**Source:**
================================
Hitchcock’s particular brand of storytelling was often improbable, but banal it was not. In order to achieve drama, the old master of manipulation argued that the dull bits of life have to be cut out, resulting in “a slice of cake” rather than a slice of life. He even went so far to claim that filmmakers should have total freedom to do as they like, “just as long as it’s not dull.” Still, as much as Hitchcock would have liked the contrary, the members of the audience do need some convincing. After all, without make-believe there is no movie magic. In the 1990s the Coen brothers came up with a marvelous workaround by opening up their purely fictional Fargo with the following title:

“This is a true story. The events depicted in this film took place in Minnesota in 1987. At the request of the survivors, the names have been changed. Out of respect for the dead, the rest has been told exactly as it occurred.”

A crude way of suspending disbelief, perhaps, but to those who took the message seriously—and there were many—the false introduction turned out to be sublimely effective. The profound influence of such a simply stated lie on the overall viewing experience says something about the value we attach to real events and about how little it takes to alter perception. The trick of the Coen brothers was later repeated to similar effect in movies like The Blair Witch Project and dozens of mockumentaries.
================================
**What to produce:** Reproduce verbatim the stretch of the passage on Hitchcock and the Coen brothers from "A crude way" through "dozens of mockumentaries.".
================================
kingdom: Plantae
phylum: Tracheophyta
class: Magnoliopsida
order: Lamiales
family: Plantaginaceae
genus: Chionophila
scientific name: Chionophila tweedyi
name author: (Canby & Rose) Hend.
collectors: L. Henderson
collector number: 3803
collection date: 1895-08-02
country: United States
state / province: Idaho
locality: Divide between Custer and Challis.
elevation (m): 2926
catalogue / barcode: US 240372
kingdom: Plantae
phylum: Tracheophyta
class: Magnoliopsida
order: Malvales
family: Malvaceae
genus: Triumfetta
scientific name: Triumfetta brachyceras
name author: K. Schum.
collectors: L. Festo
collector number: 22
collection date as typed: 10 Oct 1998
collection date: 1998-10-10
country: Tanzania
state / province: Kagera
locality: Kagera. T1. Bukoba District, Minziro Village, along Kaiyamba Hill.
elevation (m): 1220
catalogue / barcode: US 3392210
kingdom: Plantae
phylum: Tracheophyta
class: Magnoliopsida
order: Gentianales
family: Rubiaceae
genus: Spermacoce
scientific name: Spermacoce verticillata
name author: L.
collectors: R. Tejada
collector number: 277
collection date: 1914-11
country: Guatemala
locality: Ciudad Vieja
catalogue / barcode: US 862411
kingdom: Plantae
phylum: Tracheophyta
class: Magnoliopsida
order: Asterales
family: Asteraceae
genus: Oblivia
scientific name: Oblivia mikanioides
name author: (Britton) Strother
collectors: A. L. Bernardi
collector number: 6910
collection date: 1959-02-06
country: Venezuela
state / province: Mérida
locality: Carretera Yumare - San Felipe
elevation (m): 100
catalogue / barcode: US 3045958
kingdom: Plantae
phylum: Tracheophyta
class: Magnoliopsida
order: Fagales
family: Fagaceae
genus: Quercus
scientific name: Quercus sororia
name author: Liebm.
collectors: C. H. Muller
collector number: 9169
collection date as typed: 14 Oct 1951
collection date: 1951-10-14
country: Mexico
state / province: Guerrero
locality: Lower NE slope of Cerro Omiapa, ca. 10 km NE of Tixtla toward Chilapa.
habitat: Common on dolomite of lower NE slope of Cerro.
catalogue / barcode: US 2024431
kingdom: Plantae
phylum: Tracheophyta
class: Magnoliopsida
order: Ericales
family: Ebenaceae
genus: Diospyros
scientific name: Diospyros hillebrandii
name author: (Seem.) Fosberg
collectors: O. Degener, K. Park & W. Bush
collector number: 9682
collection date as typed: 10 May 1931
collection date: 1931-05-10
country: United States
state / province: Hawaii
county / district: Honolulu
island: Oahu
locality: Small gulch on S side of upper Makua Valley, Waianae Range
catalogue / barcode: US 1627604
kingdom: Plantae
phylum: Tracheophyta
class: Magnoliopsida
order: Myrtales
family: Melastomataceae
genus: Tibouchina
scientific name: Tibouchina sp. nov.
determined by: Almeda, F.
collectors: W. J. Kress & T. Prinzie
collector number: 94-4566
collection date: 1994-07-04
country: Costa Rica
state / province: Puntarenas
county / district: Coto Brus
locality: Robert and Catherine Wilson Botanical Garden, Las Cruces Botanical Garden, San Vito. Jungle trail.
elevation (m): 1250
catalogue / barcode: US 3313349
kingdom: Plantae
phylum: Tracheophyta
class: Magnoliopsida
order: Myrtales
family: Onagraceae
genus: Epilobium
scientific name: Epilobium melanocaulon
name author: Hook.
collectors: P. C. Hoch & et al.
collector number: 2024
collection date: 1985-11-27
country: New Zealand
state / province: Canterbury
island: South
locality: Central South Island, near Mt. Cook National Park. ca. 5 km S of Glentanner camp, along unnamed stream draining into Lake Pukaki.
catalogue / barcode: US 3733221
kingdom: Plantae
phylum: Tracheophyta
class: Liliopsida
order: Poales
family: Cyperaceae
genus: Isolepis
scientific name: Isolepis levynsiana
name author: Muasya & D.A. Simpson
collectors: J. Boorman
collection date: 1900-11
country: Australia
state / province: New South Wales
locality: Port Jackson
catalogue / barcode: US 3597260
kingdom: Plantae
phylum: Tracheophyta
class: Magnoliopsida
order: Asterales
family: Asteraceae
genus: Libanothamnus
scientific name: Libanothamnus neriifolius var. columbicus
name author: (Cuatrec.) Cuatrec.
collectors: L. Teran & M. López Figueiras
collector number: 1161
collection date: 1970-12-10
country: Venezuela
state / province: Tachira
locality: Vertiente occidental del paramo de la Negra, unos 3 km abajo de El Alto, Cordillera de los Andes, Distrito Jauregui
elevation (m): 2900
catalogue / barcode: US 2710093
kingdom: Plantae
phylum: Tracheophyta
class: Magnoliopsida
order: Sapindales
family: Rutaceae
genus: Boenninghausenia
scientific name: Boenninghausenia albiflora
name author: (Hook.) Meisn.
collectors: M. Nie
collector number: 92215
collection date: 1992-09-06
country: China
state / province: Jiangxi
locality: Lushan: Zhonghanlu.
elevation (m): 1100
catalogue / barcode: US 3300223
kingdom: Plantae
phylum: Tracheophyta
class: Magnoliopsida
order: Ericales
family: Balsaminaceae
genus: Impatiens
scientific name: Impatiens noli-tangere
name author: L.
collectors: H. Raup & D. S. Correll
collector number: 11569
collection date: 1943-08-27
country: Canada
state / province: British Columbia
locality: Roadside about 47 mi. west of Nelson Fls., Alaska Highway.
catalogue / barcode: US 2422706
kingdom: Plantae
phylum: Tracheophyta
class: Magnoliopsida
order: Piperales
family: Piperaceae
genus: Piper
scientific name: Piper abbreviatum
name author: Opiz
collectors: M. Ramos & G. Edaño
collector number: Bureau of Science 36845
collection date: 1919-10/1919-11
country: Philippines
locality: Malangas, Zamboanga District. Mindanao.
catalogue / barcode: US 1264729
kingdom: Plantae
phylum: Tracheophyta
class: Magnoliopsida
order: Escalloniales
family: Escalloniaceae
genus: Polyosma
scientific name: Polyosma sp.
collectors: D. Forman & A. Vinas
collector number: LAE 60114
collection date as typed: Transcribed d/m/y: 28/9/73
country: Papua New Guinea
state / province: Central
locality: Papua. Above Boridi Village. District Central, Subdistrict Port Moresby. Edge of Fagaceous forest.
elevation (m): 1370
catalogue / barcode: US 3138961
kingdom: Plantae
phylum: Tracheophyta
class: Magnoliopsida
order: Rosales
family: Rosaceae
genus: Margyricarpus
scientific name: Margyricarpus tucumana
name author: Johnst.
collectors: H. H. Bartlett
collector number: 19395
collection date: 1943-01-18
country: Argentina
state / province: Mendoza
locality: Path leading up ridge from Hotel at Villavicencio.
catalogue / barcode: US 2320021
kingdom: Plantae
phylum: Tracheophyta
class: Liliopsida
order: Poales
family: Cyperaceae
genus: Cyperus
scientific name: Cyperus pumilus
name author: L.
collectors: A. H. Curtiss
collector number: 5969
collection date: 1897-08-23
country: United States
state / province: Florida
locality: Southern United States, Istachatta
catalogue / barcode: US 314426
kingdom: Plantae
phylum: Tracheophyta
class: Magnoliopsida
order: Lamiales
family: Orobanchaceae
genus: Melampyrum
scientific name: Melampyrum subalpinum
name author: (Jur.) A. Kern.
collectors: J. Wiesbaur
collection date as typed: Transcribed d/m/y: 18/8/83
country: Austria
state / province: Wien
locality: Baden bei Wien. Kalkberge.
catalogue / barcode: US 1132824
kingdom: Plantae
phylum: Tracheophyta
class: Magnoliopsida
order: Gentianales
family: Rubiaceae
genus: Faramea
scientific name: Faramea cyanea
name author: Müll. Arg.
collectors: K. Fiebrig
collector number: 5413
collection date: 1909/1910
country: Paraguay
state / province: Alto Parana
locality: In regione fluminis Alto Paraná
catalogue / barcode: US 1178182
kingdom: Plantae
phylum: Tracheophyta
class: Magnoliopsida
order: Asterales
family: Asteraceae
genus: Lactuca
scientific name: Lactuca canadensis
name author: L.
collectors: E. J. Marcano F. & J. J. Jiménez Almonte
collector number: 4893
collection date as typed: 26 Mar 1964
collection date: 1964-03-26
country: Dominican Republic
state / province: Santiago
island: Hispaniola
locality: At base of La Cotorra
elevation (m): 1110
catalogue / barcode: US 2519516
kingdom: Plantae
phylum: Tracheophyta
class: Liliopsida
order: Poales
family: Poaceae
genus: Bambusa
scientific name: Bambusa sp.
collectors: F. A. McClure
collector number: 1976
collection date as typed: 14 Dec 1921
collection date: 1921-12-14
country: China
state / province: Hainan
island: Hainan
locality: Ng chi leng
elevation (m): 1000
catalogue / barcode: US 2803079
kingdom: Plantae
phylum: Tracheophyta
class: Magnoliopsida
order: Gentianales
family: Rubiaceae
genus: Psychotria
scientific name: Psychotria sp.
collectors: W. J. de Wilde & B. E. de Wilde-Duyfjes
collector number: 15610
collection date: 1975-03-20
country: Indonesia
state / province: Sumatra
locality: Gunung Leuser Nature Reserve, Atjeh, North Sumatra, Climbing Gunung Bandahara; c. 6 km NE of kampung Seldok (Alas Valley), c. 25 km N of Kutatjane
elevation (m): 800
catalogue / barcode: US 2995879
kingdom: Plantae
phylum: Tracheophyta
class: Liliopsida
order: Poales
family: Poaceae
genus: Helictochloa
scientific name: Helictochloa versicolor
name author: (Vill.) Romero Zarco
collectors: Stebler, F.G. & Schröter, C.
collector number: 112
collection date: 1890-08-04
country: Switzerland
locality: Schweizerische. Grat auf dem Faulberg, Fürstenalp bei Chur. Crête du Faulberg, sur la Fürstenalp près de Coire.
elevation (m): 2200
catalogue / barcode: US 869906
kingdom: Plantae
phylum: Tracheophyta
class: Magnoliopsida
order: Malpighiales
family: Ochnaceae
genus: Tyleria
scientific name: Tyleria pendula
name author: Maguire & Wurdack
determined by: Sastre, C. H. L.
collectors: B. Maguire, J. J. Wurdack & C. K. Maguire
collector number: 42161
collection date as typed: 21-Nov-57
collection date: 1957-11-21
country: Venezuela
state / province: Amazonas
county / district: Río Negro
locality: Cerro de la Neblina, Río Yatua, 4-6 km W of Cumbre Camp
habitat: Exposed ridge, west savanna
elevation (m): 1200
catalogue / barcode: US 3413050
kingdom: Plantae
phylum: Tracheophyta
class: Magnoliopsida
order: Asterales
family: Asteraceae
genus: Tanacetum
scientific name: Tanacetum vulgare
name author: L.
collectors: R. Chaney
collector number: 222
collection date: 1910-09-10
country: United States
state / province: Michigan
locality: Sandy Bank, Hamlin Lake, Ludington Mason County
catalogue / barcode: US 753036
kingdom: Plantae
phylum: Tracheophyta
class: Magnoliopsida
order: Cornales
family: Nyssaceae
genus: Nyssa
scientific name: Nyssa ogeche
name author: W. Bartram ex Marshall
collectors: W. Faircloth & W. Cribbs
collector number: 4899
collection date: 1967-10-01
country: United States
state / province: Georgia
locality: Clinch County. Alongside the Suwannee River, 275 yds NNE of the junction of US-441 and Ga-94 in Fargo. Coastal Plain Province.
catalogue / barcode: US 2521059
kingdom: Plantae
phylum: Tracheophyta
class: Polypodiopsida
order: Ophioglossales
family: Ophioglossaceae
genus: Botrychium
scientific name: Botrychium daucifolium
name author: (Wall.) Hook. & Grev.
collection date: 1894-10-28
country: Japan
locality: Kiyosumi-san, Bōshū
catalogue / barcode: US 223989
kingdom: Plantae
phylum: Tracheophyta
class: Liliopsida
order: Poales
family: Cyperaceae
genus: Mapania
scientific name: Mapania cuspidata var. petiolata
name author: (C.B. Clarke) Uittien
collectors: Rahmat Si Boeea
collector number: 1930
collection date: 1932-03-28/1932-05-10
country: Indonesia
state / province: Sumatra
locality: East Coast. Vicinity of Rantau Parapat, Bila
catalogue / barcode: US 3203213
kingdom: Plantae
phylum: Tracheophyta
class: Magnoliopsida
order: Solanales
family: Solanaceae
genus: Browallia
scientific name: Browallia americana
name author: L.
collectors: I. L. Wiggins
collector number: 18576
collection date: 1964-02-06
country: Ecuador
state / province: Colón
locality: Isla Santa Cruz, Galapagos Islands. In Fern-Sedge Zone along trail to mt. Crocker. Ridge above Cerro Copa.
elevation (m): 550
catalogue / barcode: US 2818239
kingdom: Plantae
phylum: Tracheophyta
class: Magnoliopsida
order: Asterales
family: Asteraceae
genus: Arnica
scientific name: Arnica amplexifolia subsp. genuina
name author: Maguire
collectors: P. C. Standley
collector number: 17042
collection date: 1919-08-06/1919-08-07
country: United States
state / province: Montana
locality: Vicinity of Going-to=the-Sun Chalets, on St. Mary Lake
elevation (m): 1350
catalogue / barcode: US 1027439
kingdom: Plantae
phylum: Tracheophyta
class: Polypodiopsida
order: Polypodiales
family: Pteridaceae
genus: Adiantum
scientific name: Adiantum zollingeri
================================
**Answer to this problem:**
A crude way of suspending disbelief, perhaps, but to those who took the message seriously—and there were many—the false introduction turned out to be sublimely effective. The profound influence of such a simply stated lie on the overall viewing experience says something about the value we attach to real events and about how little it takes to alter perception. The trick of the Coen brothers was later repeated to similar effect in movies like The Blair Witch Project and dozens of mockumentaries.